Attività da svolgere:
(a) Rispondi alle domande seguenti in base al brano sulla 10^ casa.
(i) Con che cosa si identifica il successo nel caso della 4^?
(ii) Quali valori potrebbero presentare nel loro tema il preside di una scuola o il direttore di un giornale?
(iii) Da quali valori potrebbe essere caratterizzato un magistrato?
(b) Riprendi il brano sulla 10^ casa e continualo a partire dalla sua ultima frase.

Testo estratto:
Alla luce dell’asse e del suo funzionamento, si comprende come entrambi i settori nel loro particolare rapporto con l’autonomia  e nella loro reciproca dialettica, possano spingere verso il successo che nel caso della 10^ si identifica con la vetta e nel caso della 4^ con il suo opposto, ossia l’abisso. La vetta implica spesso ruoli di comando e coordinamento confacenti alla casa 10^ e che possono indicare sia il dirigente, che l’alto funzionario, o anche chi ricopre ruoli di rilievo nell’ambito pubblico e istituzionale. Il politico che diventa Ministro potrebbe avere, ad esempio, valori 8^ e 10^, mentre il preside di una scuola o il direttore di un giornale potrebbero presentare nel loro tema valori 3^ e 10^.

Alla 10^ piace comandare non per un istinto primitivo come può essere quello che alberga nella 1^ casa, settore in cui il soggetto avverte l’urgenza di imporsi quasi per rispondere ad un impulso. In 10^ l’individuo vuole governare in virtù di una logica prettamente saturnina che lo porta a ritenere di saper decidere meglio degli altri in relazione alla propria capacità di valutare in maniera oggettiva le situazioni e di assumersene la piena responsabilità come può avvenire nel caso di un magistrato che potrebbe essere caratterizzato da valori di 9^ e di 10^ oltre che di 7^.

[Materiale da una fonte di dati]
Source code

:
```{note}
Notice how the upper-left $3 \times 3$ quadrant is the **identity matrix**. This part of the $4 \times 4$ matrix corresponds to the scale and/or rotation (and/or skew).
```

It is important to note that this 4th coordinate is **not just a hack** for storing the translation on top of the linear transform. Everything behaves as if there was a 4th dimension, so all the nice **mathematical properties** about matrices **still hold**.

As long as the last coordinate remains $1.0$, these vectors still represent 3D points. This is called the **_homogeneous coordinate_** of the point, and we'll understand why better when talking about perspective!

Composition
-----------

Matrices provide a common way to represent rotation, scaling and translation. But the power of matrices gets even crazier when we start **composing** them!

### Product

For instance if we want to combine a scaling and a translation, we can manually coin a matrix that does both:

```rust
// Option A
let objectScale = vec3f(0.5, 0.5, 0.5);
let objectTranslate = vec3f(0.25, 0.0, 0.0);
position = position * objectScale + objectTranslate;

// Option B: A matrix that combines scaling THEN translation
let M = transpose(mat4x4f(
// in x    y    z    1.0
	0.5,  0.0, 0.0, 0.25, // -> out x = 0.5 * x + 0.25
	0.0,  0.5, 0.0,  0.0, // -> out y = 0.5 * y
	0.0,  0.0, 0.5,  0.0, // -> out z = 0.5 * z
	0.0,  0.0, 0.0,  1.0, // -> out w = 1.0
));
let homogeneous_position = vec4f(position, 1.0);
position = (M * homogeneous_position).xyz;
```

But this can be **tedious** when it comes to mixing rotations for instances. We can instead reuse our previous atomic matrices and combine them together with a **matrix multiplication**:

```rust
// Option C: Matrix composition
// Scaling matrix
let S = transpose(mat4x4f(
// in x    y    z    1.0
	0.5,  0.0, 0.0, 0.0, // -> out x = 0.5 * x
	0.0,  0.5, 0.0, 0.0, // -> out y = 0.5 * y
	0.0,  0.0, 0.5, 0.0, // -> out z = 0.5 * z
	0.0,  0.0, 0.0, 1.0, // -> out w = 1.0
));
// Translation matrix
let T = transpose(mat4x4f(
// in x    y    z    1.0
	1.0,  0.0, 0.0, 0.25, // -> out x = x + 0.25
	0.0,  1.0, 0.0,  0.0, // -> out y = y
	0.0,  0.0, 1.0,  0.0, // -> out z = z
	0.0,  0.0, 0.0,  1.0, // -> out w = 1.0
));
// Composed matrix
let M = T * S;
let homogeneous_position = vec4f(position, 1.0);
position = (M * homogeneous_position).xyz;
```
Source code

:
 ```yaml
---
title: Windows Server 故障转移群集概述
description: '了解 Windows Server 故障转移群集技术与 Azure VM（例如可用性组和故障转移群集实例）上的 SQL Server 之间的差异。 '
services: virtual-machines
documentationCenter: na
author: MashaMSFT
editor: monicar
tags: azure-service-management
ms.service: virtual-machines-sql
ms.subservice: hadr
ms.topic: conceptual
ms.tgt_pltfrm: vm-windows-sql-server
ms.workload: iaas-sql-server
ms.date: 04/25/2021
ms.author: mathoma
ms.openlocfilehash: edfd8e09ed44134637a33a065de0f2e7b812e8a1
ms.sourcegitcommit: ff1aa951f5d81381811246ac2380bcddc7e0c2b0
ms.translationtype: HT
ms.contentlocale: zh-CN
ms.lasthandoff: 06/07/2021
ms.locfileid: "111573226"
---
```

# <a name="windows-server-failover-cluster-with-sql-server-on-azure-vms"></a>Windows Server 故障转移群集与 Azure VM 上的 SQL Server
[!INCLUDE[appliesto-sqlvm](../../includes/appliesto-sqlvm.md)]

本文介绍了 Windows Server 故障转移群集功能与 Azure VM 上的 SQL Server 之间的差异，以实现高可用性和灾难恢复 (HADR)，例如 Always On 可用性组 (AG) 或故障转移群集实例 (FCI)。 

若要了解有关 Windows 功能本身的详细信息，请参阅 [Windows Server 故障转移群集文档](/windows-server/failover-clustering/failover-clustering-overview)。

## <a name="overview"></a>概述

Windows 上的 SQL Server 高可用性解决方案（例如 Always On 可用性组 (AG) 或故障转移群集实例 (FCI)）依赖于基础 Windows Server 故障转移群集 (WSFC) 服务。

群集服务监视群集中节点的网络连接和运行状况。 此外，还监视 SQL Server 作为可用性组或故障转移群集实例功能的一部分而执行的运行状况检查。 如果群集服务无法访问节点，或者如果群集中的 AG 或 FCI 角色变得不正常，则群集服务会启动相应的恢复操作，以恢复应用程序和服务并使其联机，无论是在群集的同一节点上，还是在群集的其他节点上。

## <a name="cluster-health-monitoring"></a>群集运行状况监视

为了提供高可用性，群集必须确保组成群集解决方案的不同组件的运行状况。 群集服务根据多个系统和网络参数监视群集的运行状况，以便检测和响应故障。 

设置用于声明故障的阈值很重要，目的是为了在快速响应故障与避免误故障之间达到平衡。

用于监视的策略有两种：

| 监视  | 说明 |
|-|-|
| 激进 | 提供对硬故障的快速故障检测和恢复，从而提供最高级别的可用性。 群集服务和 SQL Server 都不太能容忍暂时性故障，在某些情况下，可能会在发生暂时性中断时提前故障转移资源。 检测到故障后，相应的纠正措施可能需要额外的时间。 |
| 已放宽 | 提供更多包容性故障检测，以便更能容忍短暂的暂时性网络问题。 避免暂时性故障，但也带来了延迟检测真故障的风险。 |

Soluzioni proposte:
(a)
(i) Con l'abisso, l'opposto della vetta.
(ii) Valori 3^ e 10^.
(iii) Da valori di 9^ e di 10^, oltre che di 7^.

(b)
La 4^ invece ha una dimensione lunare  che la spinge a filtrare tutto attraverso il tessuto emotivo che non può essere che soggettivo. L’abisso è un fatto personale e ognuno ha il proprio, anche se si viene tutti dallo stesso abisso, ossia dall’utero, che poi si continua a riprodurre in forma addomesticata, ma ugualmente protettiva nelle case/abitazioni che ricadono sotto il governo della 4^ esattamente come la famiglia.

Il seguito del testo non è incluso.